WORK REQUEST: Exactly as given, output all the records that follow.

□ □ □ □ □

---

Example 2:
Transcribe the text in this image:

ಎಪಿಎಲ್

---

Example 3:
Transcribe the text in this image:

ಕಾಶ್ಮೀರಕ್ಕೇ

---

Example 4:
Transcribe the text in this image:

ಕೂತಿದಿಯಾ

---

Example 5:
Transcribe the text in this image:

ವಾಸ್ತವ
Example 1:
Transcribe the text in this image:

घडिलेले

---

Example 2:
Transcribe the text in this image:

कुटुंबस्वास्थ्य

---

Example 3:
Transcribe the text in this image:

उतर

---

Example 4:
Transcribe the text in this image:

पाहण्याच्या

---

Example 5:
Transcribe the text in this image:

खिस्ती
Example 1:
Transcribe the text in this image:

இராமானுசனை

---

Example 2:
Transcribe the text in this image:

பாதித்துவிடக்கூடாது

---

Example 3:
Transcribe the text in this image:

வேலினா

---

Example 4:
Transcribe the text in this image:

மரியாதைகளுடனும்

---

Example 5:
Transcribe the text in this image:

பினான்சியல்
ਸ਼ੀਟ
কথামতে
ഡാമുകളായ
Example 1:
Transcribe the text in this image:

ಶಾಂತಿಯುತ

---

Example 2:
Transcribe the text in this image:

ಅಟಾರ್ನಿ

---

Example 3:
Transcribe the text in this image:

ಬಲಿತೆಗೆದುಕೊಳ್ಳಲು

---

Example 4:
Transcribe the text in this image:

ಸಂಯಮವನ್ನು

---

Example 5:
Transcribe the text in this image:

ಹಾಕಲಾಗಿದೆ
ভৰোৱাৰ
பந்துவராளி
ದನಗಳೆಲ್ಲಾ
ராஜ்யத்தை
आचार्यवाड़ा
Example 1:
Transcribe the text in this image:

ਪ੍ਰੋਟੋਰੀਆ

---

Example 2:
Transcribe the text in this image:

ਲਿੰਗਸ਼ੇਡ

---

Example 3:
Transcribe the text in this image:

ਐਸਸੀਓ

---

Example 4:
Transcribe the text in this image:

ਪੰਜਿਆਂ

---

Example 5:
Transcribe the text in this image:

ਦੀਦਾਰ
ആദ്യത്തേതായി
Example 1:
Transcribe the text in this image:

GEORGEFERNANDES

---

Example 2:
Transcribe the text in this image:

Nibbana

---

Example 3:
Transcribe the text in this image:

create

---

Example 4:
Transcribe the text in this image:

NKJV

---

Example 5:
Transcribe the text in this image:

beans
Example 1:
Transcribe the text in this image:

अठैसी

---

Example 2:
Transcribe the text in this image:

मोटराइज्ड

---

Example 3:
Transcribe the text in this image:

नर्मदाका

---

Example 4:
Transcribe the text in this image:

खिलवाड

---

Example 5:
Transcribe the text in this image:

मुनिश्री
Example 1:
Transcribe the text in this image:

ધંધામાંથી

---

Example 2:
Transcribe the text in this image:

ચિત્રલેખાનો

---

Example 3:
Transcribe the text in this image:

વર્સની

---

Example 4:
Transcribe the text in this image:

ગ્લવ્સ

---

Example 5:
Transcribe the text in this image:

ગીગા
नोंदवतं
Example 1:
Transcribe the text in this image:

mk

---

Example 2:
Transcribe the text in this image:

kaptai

□ □ □ □ □

SOLUTION TO THE PROBLEM:
---

Example 2:
Transcribe the text in this image:

ಎಪಿಎಲ್

---

Example 3:
Transcribe the text in this image:

ಕಾಶ್ಮೀರಕ್ಕೇ

---

Example 4:
Transcribe the text in this image:

ಕೂತಿದಿಯಾ

---

Example 5:
Transcribe the text in this image:

ವಾಸ್ತವ
Example 1:
Transcribe the text in this image:

घडिलेले

---

Example 2:
Transcribe the text in this image:

कुटुंबस्वास्थ्य

---

Example 3:
Transcribe the text in this image:

उतर

---

Example 4:
Transcribe the text in this image:

पाहण्याच्या

---

Example 5:
Transcribe the text in this image:

खिस्ती
Example 1:
Transcribe the text in this image:

இராமானுசனை

---

Example 2:
Transcribe the text in this image:

பாதித்துவிடக்கூடாது

---

Example 3:
Transcribe the text in this image:

வேலினா

---

Example 4:
Transcribe the text in this image:

மரியாதைகளுடனும்

---

Example 5:
Transcribe the text in this image:

பினான்சியல்
ਸ਼ੀਟ
কথামতে
ഡാമുകളായ
Example 1:
Transcribe the text in this image:

ಶಾಂತಿಯುತ

---

Example 2:
Transcribe the text in this image:

ಅಟಾರ್ನಿ

---

Example 3:
Transcribe the text in this image:

ಬಲಿತೆಗೆದುಕೊಳ್ಳಲು

---

Example 4:
Transcribe the text in this image:

ಸಂಯಮವನ್ನು

---

Example 5:
Transcribe the text in this image:

ಹಾಕಲಾಗಿದೆ
ভৰোৱাৰ
பந்துவராளி
ದನಗಳೆಲ್ಲಾ
ராஜ்யத்தை
आचार्यवाड़ा
Example 1:
Transcribe the text in this image:

ਪ੍ਰੋਟੋਰੀਆ

---

Example 2:
Transcribe the text in this image:

ਲਿੰਗਸ਼ੇਡ

---

Example 3:
Transcribe the text in this image:

ਐਸਸੀਓ

---

Example 4:
Transcribe the text in this image:

ਪੰਜਿਆਂ

---

Example 5:
Transcribe the text in this image:

ਦੀਦਾਰ
ആദ്യത്തേതായി
Example 1:
Transcribe the text in this image:

GEORGEFERNANDES

---

Example 2:
Transcribe the text in this image:

Nibbana

---

Example 3:
Transcribe the text in this image:

create

---

Example 4:
Transcribe the text in this image:

NKJV

---

Example 5:
Transcribe the text in this image:

beans
Example 1:
Transcribe the text in this image:

अठैसी

---

Example 2:
Transcribe the text in this image:

मोटराइज्ड

---

Example 3:
Transcribe the text in this image:

नर्मदाका

---

Example 4:
Transcribe the text in this image:

खिलवाड

---

Example 5:
Transcribe the text in this image:

मुनिश्री
Example 1:
Transcribe the text in this image:

ધંધામાંથી

---

Example 2:
Transcribe the text in this image:

ચિત્રલેખાનો

---

Example 3:
Transcribe the text in this image:

વર્સની

---

Example 4:
Transcribe the text in this image:

ગ્લવ્સ

---

Example 5:
Transcribe the text in this image:

ગીગા
नोंदवतं
Example 1:
Transcribe the text in this image:

mk

---

Example 2:
Transcribe the text in this image:

kaptai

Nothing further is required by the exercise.